La chancelière allemande Angela Merkel

Merkel au pied du mur

BERLIN — Conservateurs, libéraux et écologistes allemands se sont donné vendredi jusqu’à dimanche pour tenter de trouver un accord de principe afin de former un gouvernement commun, des négociations à haut risque pour Angela Merkel qui joue son avenir.

Les travaux entre les quatre partis politiques (CDU, CSU, FDP et Verts) se sont achevés vendredi dans la soirée sans percée notable et se sont fixé dimanche comme date butoir pour obtenir un résultat, quel qu’il soit.

«Il est clair pour tout le monde que nous devons avoir terminé dimanche à 18H00», a déclaré Wolfgang Kubicki, l’une des figures des Libéraux du FDP.

Les pourparlers avaient repris à la mi-journée à huis clos après que les quatre formations, qui tentent depuis un mois de mettre sur pied une coalition, ont décidé de prolonger leurs discussions au-delà du 16 novembre, date-butoir fixée par la chancelière.

Ces pourparlers vont donc se poursuivre samedi et dimanche. «Il faut parvenir à un résultat ce week-end», avait insisté le chef des députés conservateurs, Volker Kauder, cité par l’agence DPA.

Beaucoup de points demeurent conflictuels, mais «si vous me demandez si nous allons y arriver, je vous répondrais oui», a estimé de son côté M. Kubicki, alors que le chef des conservateurs bavarois (CSU) Horst Seehofer, n’avait pas exclu un échec.

Peu avant la reprise des travaux, Angela Merkel avait admis que les prochaines séances seraient «certainement dures», mais «cela vaut la peine de se lancer dans un second tour» de discussions, notamment sur la question brûlante de l’immigration, qui oppose conservateurs et écologistes.

Un autre vote?

La chancelière se retrouve plus que jamais au pied du mur.

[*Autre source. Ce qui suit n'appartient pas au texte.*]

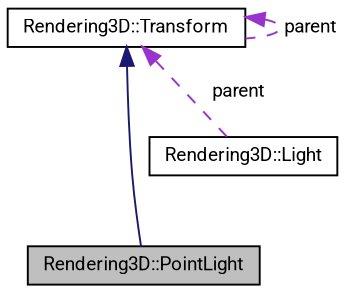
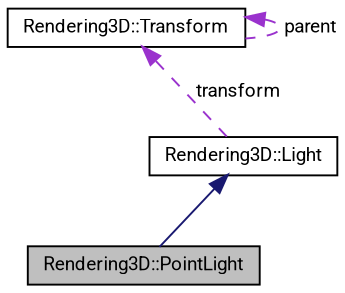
  digraph {
    fontname=Roboto
    node [color=black fillcolor=white fontname=Roboto fontsize=10 shape=record style=filled]
    edge [color=darkorchid3 dir=back fontname=Roboto fontsize=10 labelfontname=Helvetica labelfontsize=10 style=dashed]
    n1 [fillcolor=grey75 fontcolor=black height=0.2 label="Rendering3D::PointLight" width=0.4]
    n2 [height=0.2 label="Rendering3D::Light" width=0.4]
    n3 [height=0.2 label="Rendering3D::Transform" width=0.4]
-   n3 -> n1 [color=midnightblue style=solid]
-   n3 -> n2 [label=" parent"]
+   n2 -> n1 [color=midnightblue style=solid]
+   n3 -> n2 [label=" transform"]
    n3 -> n3 [label=" parent"]
  }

Si elle ne parvient pas à élaborer une feuille de route pour gouverner avec le parti libéral (FDP) et les Verts, les Allemands devront sans doute revoter. Un scrutin qui pourrait signer le clap de fin pour celle qui dirige l’Allemagne depuis 12 ans.

De telles législatives anticipées seraient une première dans l’Allemagne d’après-guerre et la conséquence de l’éclatement du paysage politique avec l’entrée en force au Parlement de l’extrême droite (AfD) en septembre. Celle-ci a sérieusement compliqué la constitution d’une majorité parlementaire.

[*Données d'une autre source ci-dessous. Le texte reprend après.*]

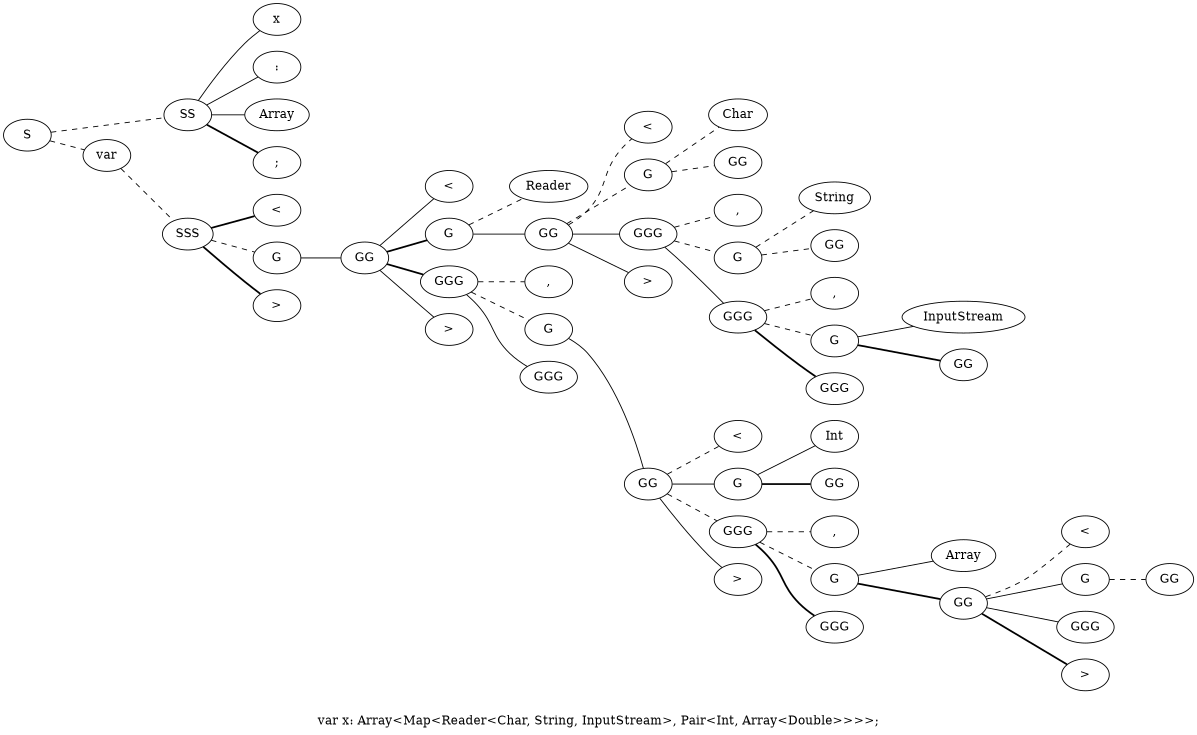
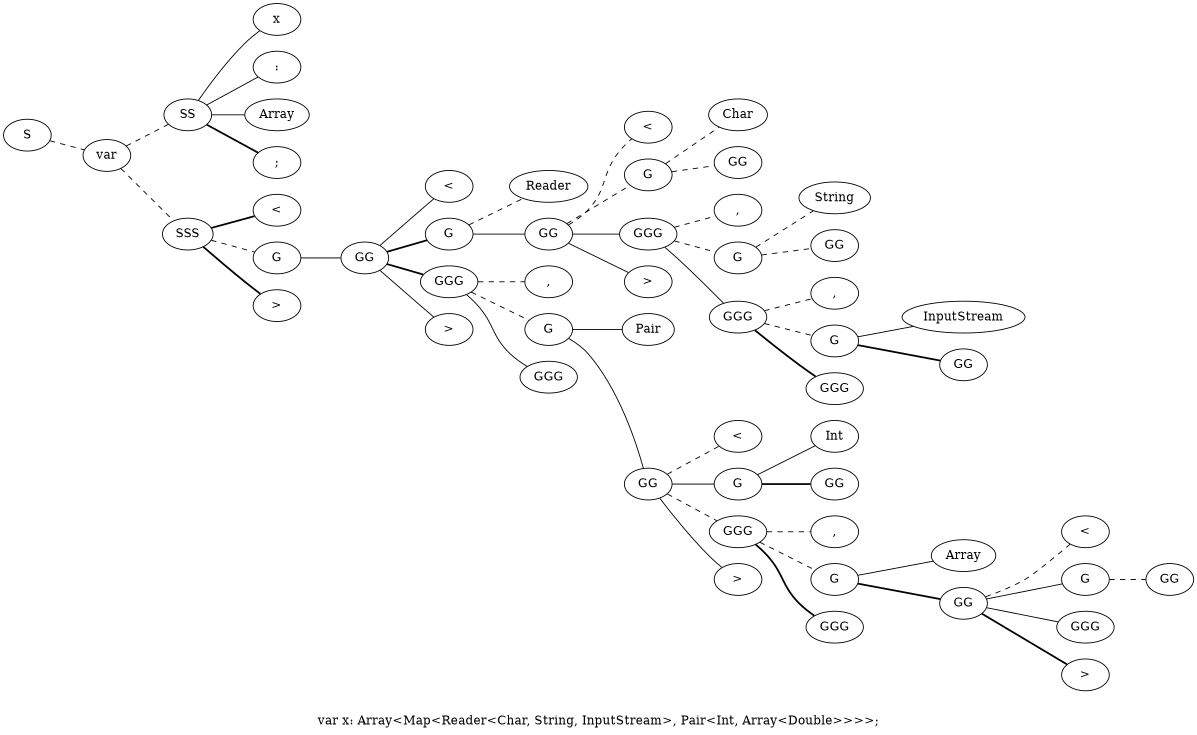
  graph {
    label="var x: Array<Map<Reader<Char, String, InputStream>, Pair<Int, Array<Double>>>>;"
    rankdir=LR
    edge [style=dashed]
    n1 [label=S]
    n2 [label=var]
    n3 [label=SS]
    n4 [label=SSS]
    n5 [label=x]
    n6 [label=":"]
    n7 [label=Array]
    n8 [label=";"]
    n9 [label="<"]
    n10 [label=G]
    n11 [label=">"]
    n12 [label=GG]
    n13 [label="<"]
    n14 [label=G]
    n15 [label=GGG]
    n16 [label=">"]
    n17 [label=Reader]
    n18 [label=GG]
    n19 [label=","]
    n20 [label=G]
    n21 [label=GGG]
    n22 [label="<"]
    n23 [label=G]
    n24 [label=GGG]
    n25 [label=">"]
+   n26 [label=Pair]
    n27 [label=GG]
    n28 [label=Char]
    n29 [label=GG]
    n30 [label=","]
    n31 [label=G]
    n32 [label=GGG]
    n33 [label="<"]
    n34 [label=G]
    n35 [label=GGG]
    n36 [label=">"]
    n37 [label=String]
    n38 [label=GG]
    n39 [label=","]
    n40 [label=G]
    n41 [label=GGG]
    n42 [label=Int]
    n43 [label=GG]
    n44 [label=","]
    n45 [label=G]
    n46 [label=GGG]
    n47 [label=InputStream]
    n48 [label=GG]
    n49 [label=Array]
    n50 [label=GG]
    n51 [label="<"]
    n52 [label=G]
    n53 [label=GGG]
    n54 [label=">"]
    n55 [label=GG]
    n1 -- n2
-   n1 -- n3
+   n2 -- n3
    n2 -- n4
    n3 -- n5 [style=solid]
    n3 -- n6 [style=solid]
    n3 -- n7 [style=solid]
    n3 -- n8 [style=bold]
    n4 -- n9 [style=bold]
    n4 -- n10
    n4 -- n11 [style=bold]
    n10 -- n12 [style=solid]
    n12 -- n13 [style=solid]
    n12 -- n14 [style=bold]
    n12 -- n15 [style=bold]
    n12 -- n16 [style=solid]
    n14 -- n17
    n14 -- n18 [style=solid]
    n15 -- n19
    n15 -- n20
    n15 -- n21 [style=solid]
    n18 -- n22
    n18 -- n23
    n18 -- n24 [style=solid]
    n18 -- n25 [style=solid]
+   n20 -- n26 [style=solid]
    n20 -- n27 [style=solid]
    n23 -- n28
    n23 -- n29
    n24 -- n30
    n24 -- n31
    n24 -- n32 [style=solid]
    n27 -- n33
    n27 -- n34 [style=solid]
    n27 -- n35
    n27 -- n36 [style=solid]
    n31 -- n37
    n31 -- n38
    n32 -- n39
    n32 -- n40
    n32 -- n41 [style=bold]
    n34 -- n42 [style=solid]
    n34 -- n43 [style=bold]
    n35 -- n44
    n35 -- n45
    n35 -- n46 [style=bold]
    n40 -- n47 [style=solid]
    n40 -- n48 [style=bold]
    n45 -- n49 [style=solid]
    n45 -- n50 [style=bold]
    n50 -- n51
    n50 -- n52 [style=solid]
    n50 -- n53 [style=solid]
    n50 -- n54 [style=bold]
    n52 -- n55
  }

D’ailleurs, la perspective d’une élection n’allèche personne, les partis traditionnels craignant que l’Alternative pour l’Allemagne (AfD), avec son discours anti-immigration, anti-islam et anti-Merkel, fasse encore mieux.

C’est justement sur l’immigration, sujet phare en Allemagne depuis l’afflux de réfugiés de 2015, que les négociations en cours pourraient échouer en raison de positions idéologiques aux antipodes.

Face à l’émergence de l’AfD et à la pression de l’aile conservatrice de son parti, Angela Merkel a promis de donner un sérieux tour de vis en matière d’accueil des demandeurs d’asile (200 000 maximum par an) après avoir ouvert les portes de son pays à plus d’un million d’entre eux en 2015-2016.

Particulièrement épineuse, la question du regroupement familial fait l’objet d’une âpre bataille. Les écologistes exigent une reprise l’an prochain des regroupements familiaux pour les réfugiés n’ayant obtenu qu’un titre de séjour d’un an renouvelable (la protection subsidiaire), ce que refusent catégoriquement conservateurs et libéraux.

Les Verts refusent de bouger, considérant avoir fait suffisamment de compromis dans d’autres dossiers, notamment sur la sortie du charbon et des moteurs à combustion.

«Mise en scène»

Autre pomme de discorde: la politique fiscale, notamment l’éventuelle suppression d’un impôt créé en soutien aux régions déshéritées d’ex-RDA. Les négociateurs se disputent aussi sur l’Europe et l’environnement.

Vendredi peu après 4 heures du matin, après 15 heures de négociations sans relâche, les visages étaient fermées. «Les fronts se sont durcis», avait même affirmé Wolfgang Kubicki, patron des députés libéraux.

De son côté, le Parti social-démocrate (SPD), qui a opté pour une cure d’opposition après un échec historique aux législatives, n’a pas mâché ses mots envers Mme Merkel.

«La chancelière de l’à-peu-près [...] fait ce qu’elle a toujours fait : elle regarde», a critiqué le président du SPD, Martin Schulz. Pour lui, «la championne de la mise en scène [...] fait monter la pression pour que la plus petite des réussites nous soit vendue comme un grand succès».